Attorney General Pam Bondi’s decision to open a grand jury investigation into Obama administration officials in connection with their investigation of Russian meddling in the 2016 presidential election is the latest brazen political stunt by a Justice Department that has completely lost its moral compass. A grand jury investigation is a critical first step of a criminal investigation, a powerful legal tool that often results in criminal charges. Launching a baseless criminal investigation against political enemies is a page out of the autocratic playbook. (Disclosure: My organization, Democracy Defenders Fund, has represented numerous former Justice Department lawyers and staff members targeted by the Trump administration over the past six months in other egregious circumstances.)
Bondi’s decision stems from National Intelligence Director Tulsi Gabbard’s absurd claim last month that Obama officials engaged in an attempted “coup” by manipulating intelligence assessments of Russian interference. Unsurprisingly in an administration in which the Justice Department and intelligence agencies subserviently do the president’s bidding, Gabbard’s claim predictably parrots an accusation Trump has raised since 2017: that Barack Obama colluded with the Russians.
Launching a baseless criminal investigation against political enemies is a page out of the autocratic playbook.
Grand juries are convened to receive evidence presented by prosecutors and to decide whether to formally charge people with serious federal crimes, as the Fifth Amendment mandates.

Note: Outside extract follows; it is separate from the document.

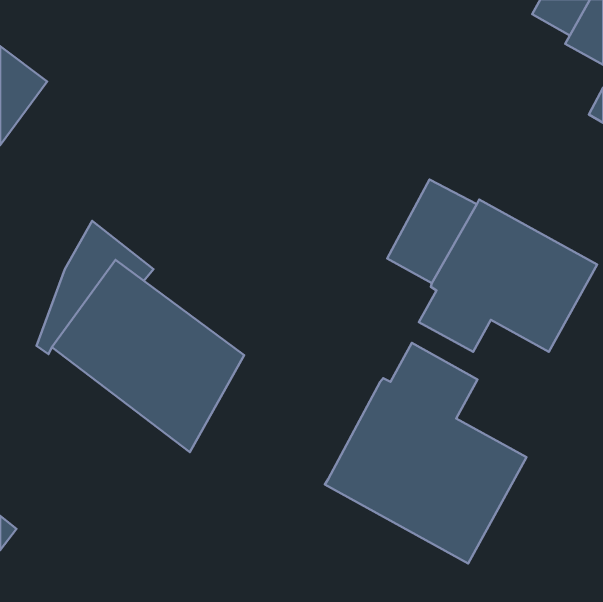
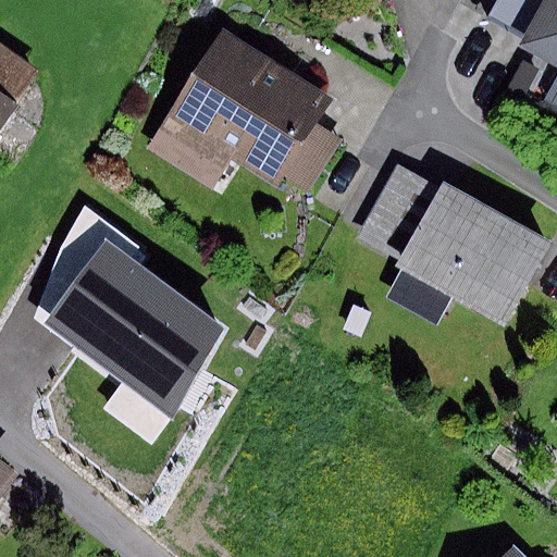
building: none -> [149,30,342,193]
building: [325,343,526,564] -> none

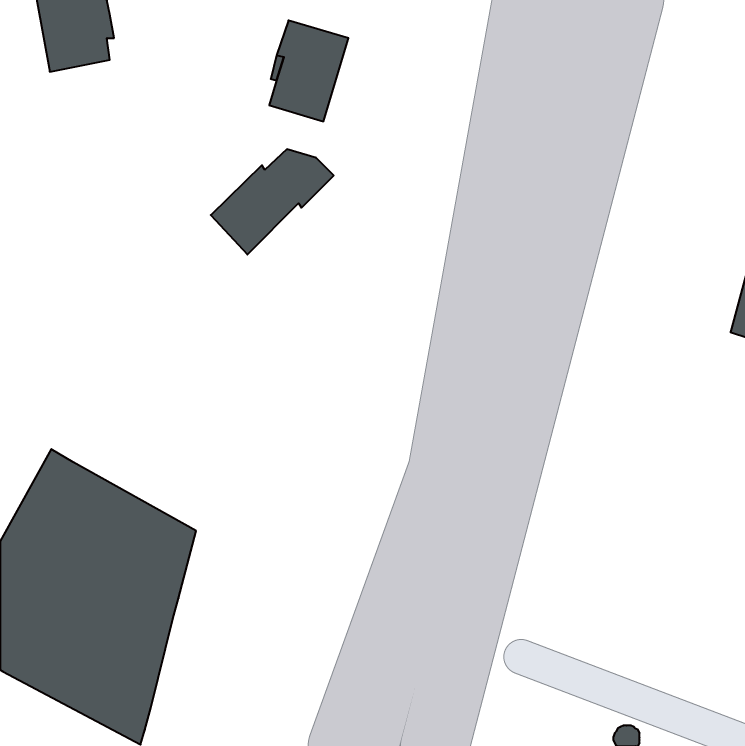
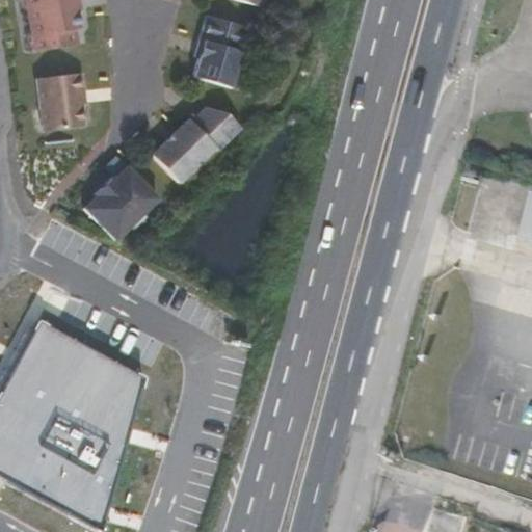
building: none -> [37,65,94,131]
building: none -> [86,167,160,241]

Grand juries are inherently one-sided affairs. Prosecutors control the entire proceeding, serving as legal counsel to the grand jurors and determining what witnesses and other evidence the grand jury hears. No judge or defense attorney is present. The targets of grand jury investigations have no opportunity to cross-examine witnesses, object to evidence or present evidence of their own. And while a long-standing Justice Department policy instructs prosecutors to present substantial exculpatory evidence to grand juries, it is not legally required.
As a former New York appellate judge once quipped, a prosecutor could easily get a grand jury to “indict a ham sandwich.” An unscrupulous prosecutor could do far worse.
Grand jurors swear an oath to diligently and objectively evaluate the evidence, but what evidence will Bondi’s grand jury receive?
Special counsel Robert Mueller’s two-year investigation concluded Russian interference in the 2016 election was “sweeping and systematic,” leading to criminal charges against 34 people, including seven Americans and 26 Russians, and three Russian organizations. In 2020, a comprehensive investigation by a Republican-led Senate special committee found that the intelligence community investigation “presents a coherent and well-constructed intelligence basis for the case of unprecedented Russian interference.” And during his first term, Trump’s Justice Department appointed a special counsel to investigate the investigators, who found nothing to discredit Mueller’s work and spectacularly failed to validate Trump’s dismissal of the Russia investigation as a hoax.
Like the Mueller report, which lacked “confidence” that Trump “clearly did not commit obstruction of justice,” America should have no confidence that these undeniable facts will be presented to the grand jury.
It is not totally clear what crimes Bondi’s handpicked prosecutors will try to establish.
Gabbard described her criminal referral to Justice Department as a “treasonous conspiracy.” In common usage, “treason” is often invoked to describe any devious act of betrayal against the democratic and constitutional values of our nation. But in a criminal context, treason is narrowly defined as levying war against the United States or assisting those who do. That charge would be ludicrous. More likely, Bondi will focus on crimes such as obstruction of justice or misuse of classified information, scrutinizing any of the countless, subjective decisions made by intelligence officials about how they gathered and evaluated evidence.
By selectively compiling and distorting those decisions, a prosecutor could conceivably concoct a false narrative of criminality sufficient to persuade a majority of the grand jury to return an indictment. That is why it is absolutely essential that the attorney general is loyal not to the president but to the rule of law — without question.
Aa prosecutor could conceivably concoct a false narrative of criminality sufficient to persuade a majority of the grand jury to return an indictment.
This “ham sandwich” scenario is the first of Bondi’s winning outcomes. Most Americans do not understand how a grand jury operates, and so they would be likely to view an indictment as well-founded. But because grand jury proceedings are secret, there would be no way to know what information was selectively shown or strategically omitted. By controlling the narrative and manipulating the evidence, it is possible to make almost anyone look guilty, especially to a jury unfamiliar with the subject matter.